Both the workforce and material deployment of INEC have enough room for a good job. Two, the state is currently under threat of a shut-down by elements of the Independent Peoples of Biafra (IPOB). That, in itself, is enough trouble however abated it may seem since the Python Dance 11. It will be stretching our luck too far by provoking mass hysteria through avoidable partisanship. Three, and perhaps the greatest of the reasons, is the possible provocation of the fractious youth of the Omambala region.
You may not be aware of this, but the Omambala area is the flashpoint of violence in the state. Because of the rotation arrangement, two of the frontline contenders in the race are from the area.
This area is a veritable ground for recruitment of “militants”, and till date bears the record as having fought the longest fratricidal war in the history of the state. Without sounding an alarmist, another kind of job would be created for the security agents should INEC mismanage the election. As a rule, Anambra is a pleasant state to govern. The people have no great expectations from government. They are sufficient onto themselves and can, on occasion, stand in for government. The state occupies a foremost position in Igbo land because of her unique potentials. It is not without reason that elections in the state are treated with great care. Anambra voters are sophisticated and do not need encouragement to accept or reject a leader as they deem wise. However, if deprived the right of choice, they can prove most intractable. The state can make noise enough to get the nation worried. We are not unaware of how important a peaceful Anambra State is to Nigeria and vice versa. It will be wrong to task the peace by doing anything untoward during the election. A challenged governorship election in Anambra State may worsen the volatile peace in the country. For this reason, our dear INEC, I decided to write you in the hope that you will resist every attempt to exact your office for the success of any candidate in this election.
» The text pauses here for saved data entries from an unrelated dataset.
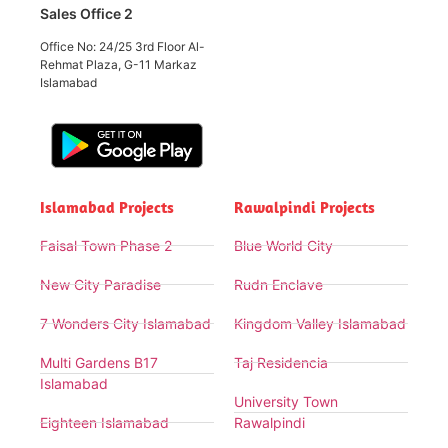
Sales Office 2
Office No: 24/25 3rd Floor Al-
Rehmat Plaza, G-11 Markaz
Islamabad
Islamabad Projects
Rawalpindi Projects
Faisal Town Phase 2
Blue World City
New City Paradise
Rudn Enclave
7 Wonders City Islamabad
Kingdom Valley Islamabad
Multi Gardens B17
Taj Residencia
Islamabad
University Town
Eighteen Islamabad
Rawalpindi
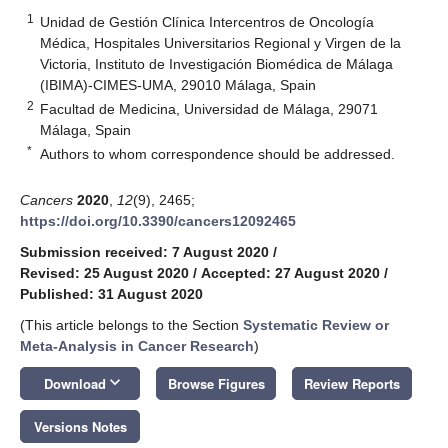
1
Unidad de Gestión Clínica Intercentros de Oncología
Médica, Hospitales Universitarios Regional y Virgen de la
Victoria, Instituto de Investigación Biomédica de Málaga
(IBIMA)-CIMES-UMA, 29010 Málaga, Spain
2
Facultad de Medicina, Universidad de Málaga, 29071
Málaga, Spain
*
Authors to whom correspondence should be addressed.
Cancers
2020
,
12
(9), 2465;
https://doi.org/10.3390/cancers12092465
Submission received: 7 August 2020
/
Revised: 25 August 2020
/
Accepted: 27 August 2020
/
Published: 31 August 2020
(This article belongs to the Section
Systematic Review or
Meta-Analysis in Cancer Research
)
keyboard_arrow_down
Download
Browse Figures
Review Reports
Versions Notes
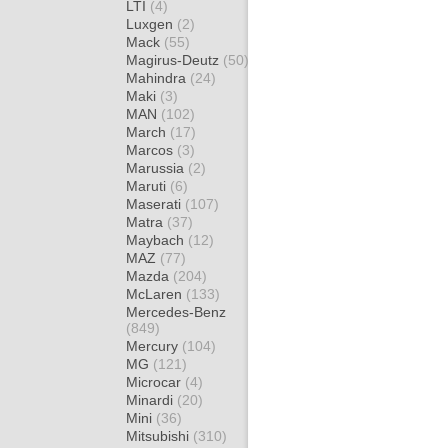
LTI
(4)
Luxgen
(2)
Mack
(55)
Magirus-Deutz
(50)
Mahindra
(24)
Maki
(3)
MAN
(102)
March
(17)
Marcos
(3)
Marussia
(2)
Maruti
(6)
Maserati
(107)
Matra
(37)
Maybach
(12)
MAZ
(77)
Mazda
(204)
McLaren
(133)
Mercedes-Benz
(849)
Mercury
(104)
MG
(121)
Microcar
(4)
Minardi
(20)
Mini
(36)
Mitsubishi
(310)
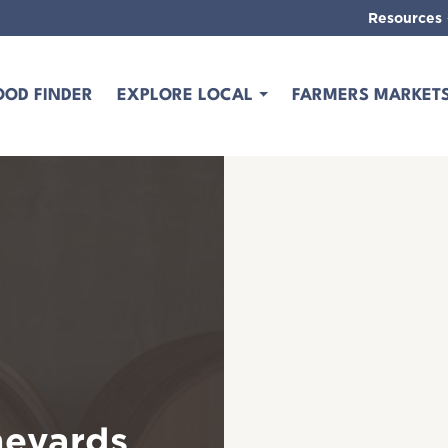
Resources
OOD FINDER
EXPLORE LOCAL
FARMERS MARKET
neyards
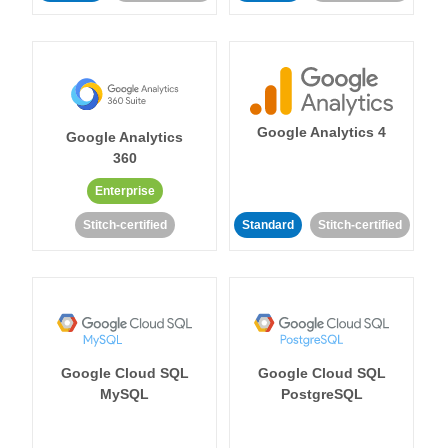
Google Analytics 4
Google Analytics
360
Enterprise
Stitch-certified
Standard
Stitch-certified
Google Cloud SQL
Google Cloud SQL
MySQL
PostgreSQL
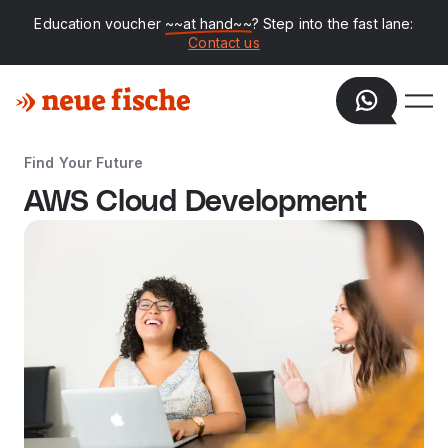
Education voucher
~~at hand~~
? Step into the fast lane:
Contact us
Find Your Future
AWS Cloud Development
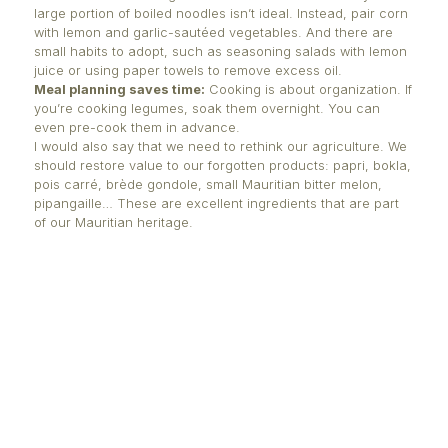
Breadfruit pizza crust:
Boil breadfruit, season with 
pepper, oregano, and olive oil, spread it in a pan, 
Top with tomato sauce, pineapple, green bell pepp
mozzarella, then bake again.
Eat more chili:
It’s healthy, in moderation.
Vary your satinis:
Satinis made from "pomme d’am
(tomato), grilled potato, "pipangaille" (bitter gourd), 
coconut are all great options. Keep "achard" or "kou
home—it’s part of our tradition.
Traditional dishes matter:
Include "suran, banana 
jackfruit curry", and boiled cassava in your diet—t
part of our heritage and should be passed down.
Chapatis over fried "ti puri":
Mix 2 cups of flour, ½
water, and a pinch of salt. Knead, roll, cut into smal
and cook on a dry pan. To puff them up, briefly hol
over an open flame with tongs.
CHEF NIZAM PEEROO’S POINT OF VIEW
A key figure in Mauritian gastronomy, Chef Nizam P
It will be a disservice to our people if their effort on November 18 is made of no effect just to satisfy a few interests. Our people appreciate the rat race involved in this election and cannot pretend to be unmindful of efforts by those who boast of their contacts in high places in Abuja to subvert the will of the people. But to achieve that through any connivance with the refeering authority will spell a lot of trouble for everybody.
You owe the state a duty to resist any temptation and or intimidation by those determined to lead the state against the dictates of her conscience. What happens from November 19, whether there will be a peaceful Anambra or not, derives from how fairly you choose to conduct the election. I shall be content to bother you less with an unnecessarily long letter for I know you must be busy. Again, may the good Lord speed you!